EXERCISE: Leave out the pictures and restate the rest of the data exactly.

### EXCERPTED DATA

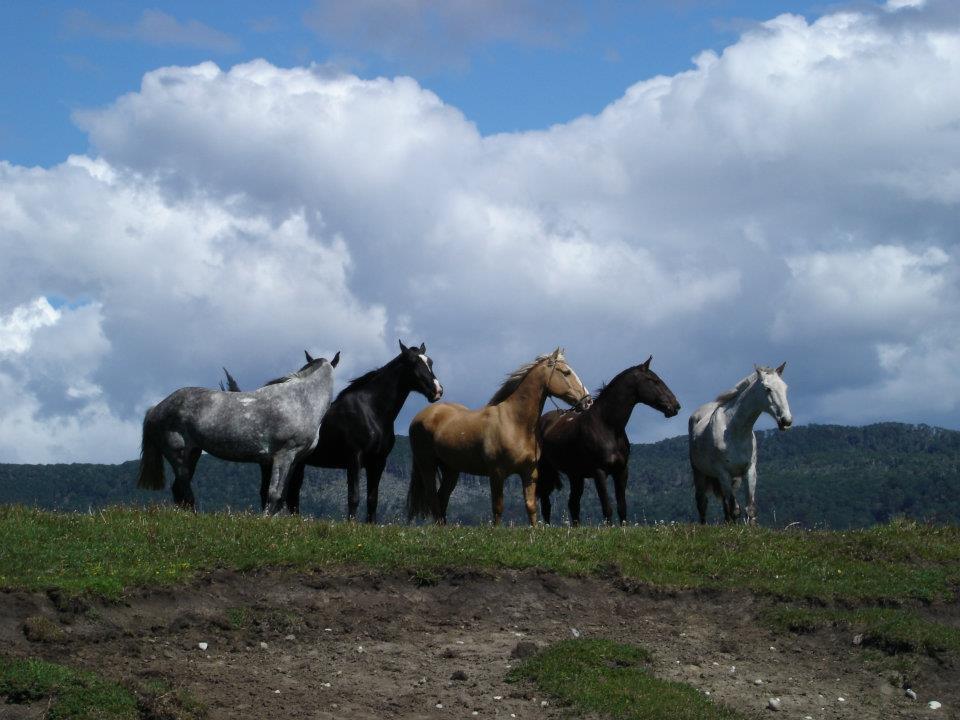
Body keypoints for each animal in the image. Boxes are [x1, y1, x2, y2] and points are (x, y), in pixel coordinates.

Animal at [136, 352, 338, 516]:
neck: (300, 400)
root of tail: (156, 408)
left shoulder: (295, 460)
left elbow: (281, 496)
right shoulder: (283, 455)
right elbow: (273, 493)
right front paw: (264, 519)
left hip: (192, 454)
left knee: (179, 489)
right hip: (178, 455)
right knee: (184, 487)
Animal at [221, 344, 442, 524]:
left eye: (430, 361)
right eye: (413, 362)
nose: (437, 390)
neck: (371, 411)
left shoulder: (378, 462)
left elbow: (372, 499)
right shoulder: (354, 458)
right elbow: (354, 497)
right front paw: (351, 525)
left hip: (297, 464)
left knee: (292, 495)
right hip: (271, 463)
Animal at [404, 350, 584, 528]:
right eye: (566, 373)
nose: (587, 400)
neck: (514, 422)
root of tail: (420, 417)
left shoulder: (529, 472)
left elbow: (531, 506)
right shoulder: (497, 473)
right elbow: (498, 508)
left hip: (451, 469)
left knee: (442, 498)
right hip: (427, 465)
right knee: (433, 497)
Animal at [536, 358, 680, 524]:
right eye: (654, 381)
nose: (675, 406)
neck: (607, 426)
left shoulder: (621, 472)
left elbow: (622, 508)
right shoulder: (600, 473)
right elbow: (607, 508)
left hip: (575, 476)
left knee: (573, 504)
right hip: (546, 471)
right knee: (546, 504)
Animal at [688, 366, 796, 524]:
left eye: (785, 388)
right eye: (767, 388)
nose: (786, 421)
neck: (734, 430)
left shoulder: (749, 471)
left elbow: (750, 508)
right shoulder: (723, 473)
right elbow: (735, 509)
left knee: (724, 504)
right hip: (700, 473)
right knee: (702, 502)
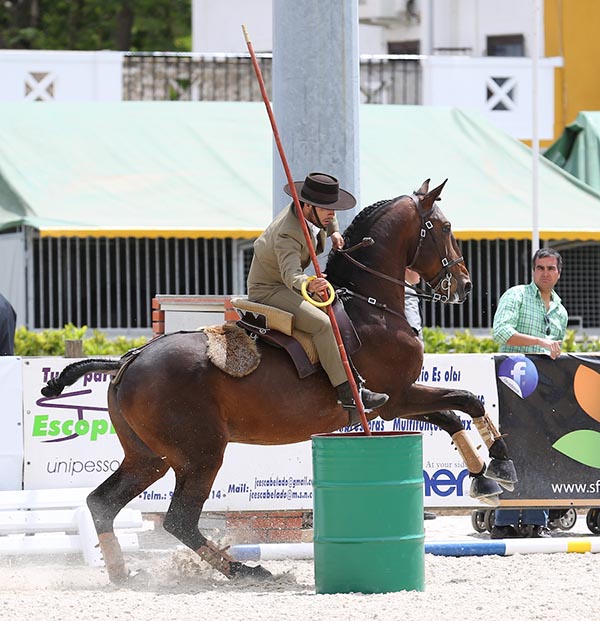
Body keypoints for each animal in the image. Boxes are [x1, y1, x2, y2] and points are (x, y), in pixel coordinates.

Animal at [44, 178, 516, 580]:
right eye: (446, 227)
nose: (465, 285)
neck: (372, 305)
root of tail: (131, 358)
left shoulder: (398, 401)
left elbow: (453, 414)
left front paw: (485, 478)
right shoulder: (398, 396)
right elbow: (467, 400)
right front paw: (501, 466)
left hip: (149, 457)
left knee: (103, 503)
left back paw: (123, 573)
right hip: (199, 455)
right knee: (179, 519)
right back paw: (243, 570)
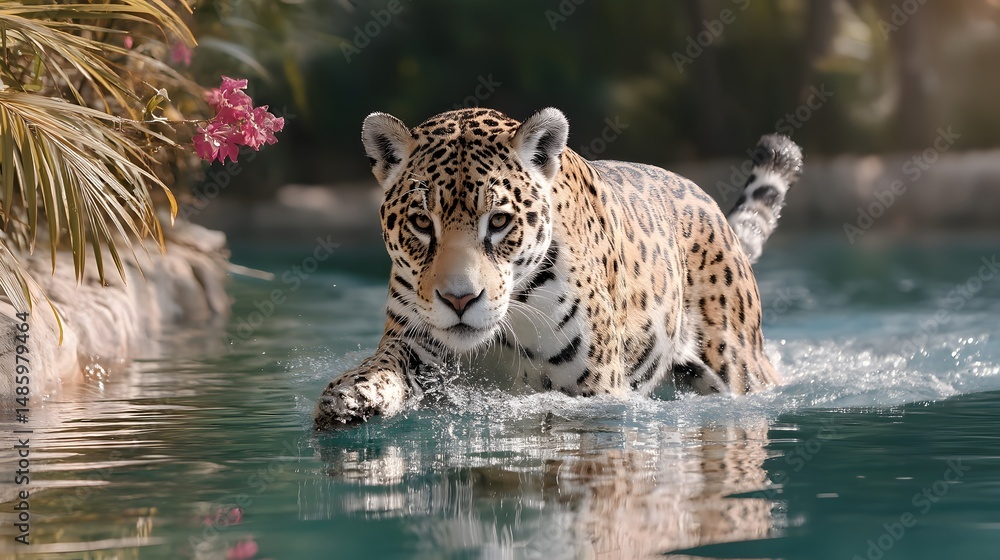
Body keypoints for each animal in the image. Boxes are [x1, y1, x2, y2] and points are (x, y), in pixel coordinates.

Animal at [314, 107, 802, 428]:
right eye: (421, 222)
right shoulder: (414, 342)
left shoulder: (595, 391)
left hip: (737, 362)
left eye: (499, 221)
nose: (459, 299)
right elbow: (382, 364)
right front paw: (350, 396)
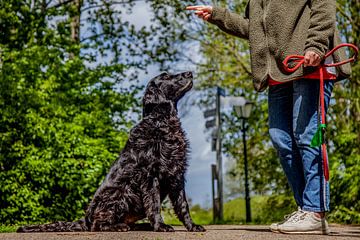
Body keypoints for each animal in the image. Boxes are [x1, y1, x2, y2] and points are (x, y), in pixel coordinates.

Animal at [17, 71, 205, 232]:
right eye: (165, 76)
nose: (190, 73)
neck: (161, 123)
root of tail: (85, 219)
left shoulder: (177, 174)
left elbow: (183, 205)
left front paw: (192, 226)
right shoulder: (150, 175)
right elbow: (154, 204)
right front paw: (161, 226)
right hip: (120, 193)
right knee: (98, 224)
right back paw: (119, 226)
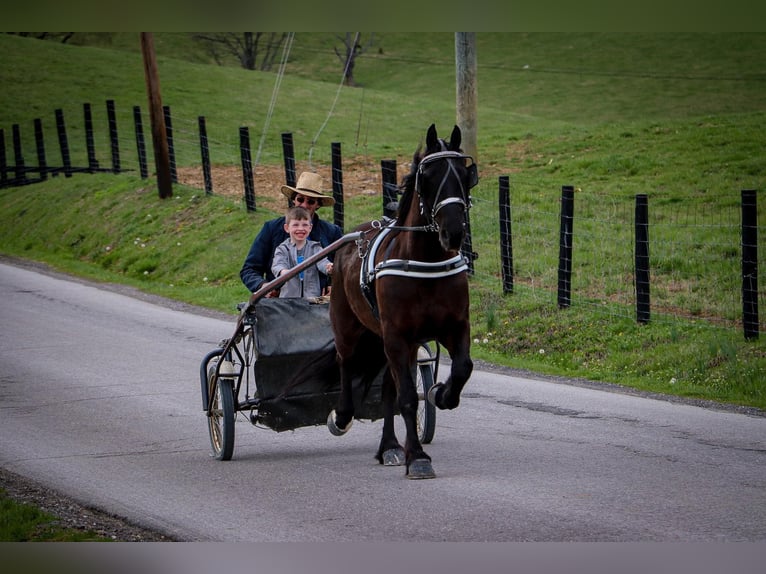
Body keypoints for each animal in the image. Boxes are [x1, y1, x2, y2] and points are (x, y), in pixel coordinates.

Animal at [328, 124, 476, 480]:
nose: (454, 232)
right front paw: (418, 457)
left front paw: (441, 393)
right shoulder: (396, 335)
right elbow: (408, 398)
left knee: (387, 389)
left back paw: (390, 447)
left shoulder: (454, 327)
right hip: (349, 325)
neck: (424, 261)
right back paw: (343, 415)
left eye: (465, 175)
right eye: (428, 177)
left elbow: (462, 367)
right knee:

######

TASK OUTPUT:
Body keypoints for each animal in the image. Boxes are [x1, y1, x2, y2] and points are (x, y), in pixel coordinates.

Animal at [136, 352, 338, 516]:
neck: (300, 400)
root of tail: (156, 408)
left shoulder: (295, 460)
left elbow: (281, 496)
right shoulder: (283, 455)
right elbow: (273, 493)
right front paw: (264, 519)
left hip: (192, 454)
left knee: (179, 489)
right hip: (178, 455)
right knee: (184, 487)
Animal at [221, 344, 442, 524]:
left eye: (430, 361)
right eye: (413, 362)
nose: (437, 390)
neck: (371, 411)
left shoulder: (378, 462)
left elbow: (372, 499)
right shoulder: (354, 458)
right elbow: (354, 497)
right front paw: (351, 525)
left hip: (297, 464)
left knee: (292, 495)
right hip: (271, 463)
Animal at [404, 350, 584, 528]:
right eye: (566, 373)
nose: (587, 400)
neck: (514, 422)
root of tail: (420, 417)
left shoulder: (529, 472)
left elbow: (531, 506)
right shoulder: (497, 473)
right elbow: (498, 508)
left hip: (451, 469)
left knee: (442, 498)
right hip: (427, 465)
right knee: (433, 497)
Animal at [536, 358, 680, 524]:
right eye: (654, 381)
nose: (675, 406)
neck: (607, 426)
left shoulder: (621, 472)
left elbow: (622, 508)
right shoulder: (600, 473)
right elbow: (607, 508)
left hip: (575, 476)
left knee: (573, 504)
right hip: (546, 471)
right knee: (546, 504)
Animal at [688, 366, 796, 524]:
left eye: (785, 388)
right eye: (767, 388)
nose: (786, 421)
neck: (734, 430)
left shoulder: (749, 471)
left elbow: (750, 508)
right shoulder: (723, 473)
right elbow: (735, 509)
left knee: (724, 504)
right hip: (700, 473)
right knee: (702, 502)
Body keypoints for each animal in the image. Boxes are [x1, y1, x2, y2] and points are (x, y), in pixel coordinates.

Animal at [44, 178, 516, 580]:
right eye: (446, 227)
nose: (465, 285)
neck: (372, 305)
root of tail: (131, 358)
left shoulder: (398, 401)
left elbow: (453, 414)
left front paw: (485, 478)
right shoulder: (398, 396)
right elbow: (467, 400)
right front paw: (501, 466)
left hip: (149, 457)
left knee: (103, 503)
left back paw: (123, 573)
right hip: (199, 455)
right knee: (179, 519)
right back paw: (243, 570)
Body keypoints for each animal in the image. Boxes are [x1, y1, x2, y2] and points are (x, y), in pixel coordinates.

Animal at [314, 107, 802, 428]:
right eye: (421, 222)
right shoulder: (414, 342)
left shoulder: (595, 391)
left hip: (737, 362)
left eye: (499, 221)
nose: (459, 299)
right elbow: (382, 364)
right front paw: (350, 396)
Body keypoints for each animal in the image. Boxes are [x1, y1, x2, y2] and points are (x, y), in pixel coordinates.

Animal at [17, 71, 205, 232]:
right eye: (165, 76)
nose: (190, 73)
neck: (161, 123)
root of tail: (85, 219)
left shoulder: (177, 174)
left elbow: (183, 205)
left front paw: (192, 226)
right shoulder: (150, 175)
right elbow: (154, 204)
right front paw: (161, 226)
right hip: (120, 193)
right knee: (98, 224)
right back paw: (119, 226)
Body keypoints for each animal in the image. Boxes are [x1, y1, x2, y2] and points are (x, y), in pixel coordinates.

Animal at [328, 124, 476, 480]:
nose: (454, 232)
right front paw: (418, 457)
left front paw: (441, 393)
right shoulder: (396, 335)
right elbow: (408, 398)
left knee: (387, 389)
left back paw: (390, 447)
left shoulder: (454, 327)
right hip: (349, 325)
neck: (424, 261)
right back paw: (343, 415)
left eye: (465, 175)
right eye: (428, 177)
left elbow: (462, 367)
right knee:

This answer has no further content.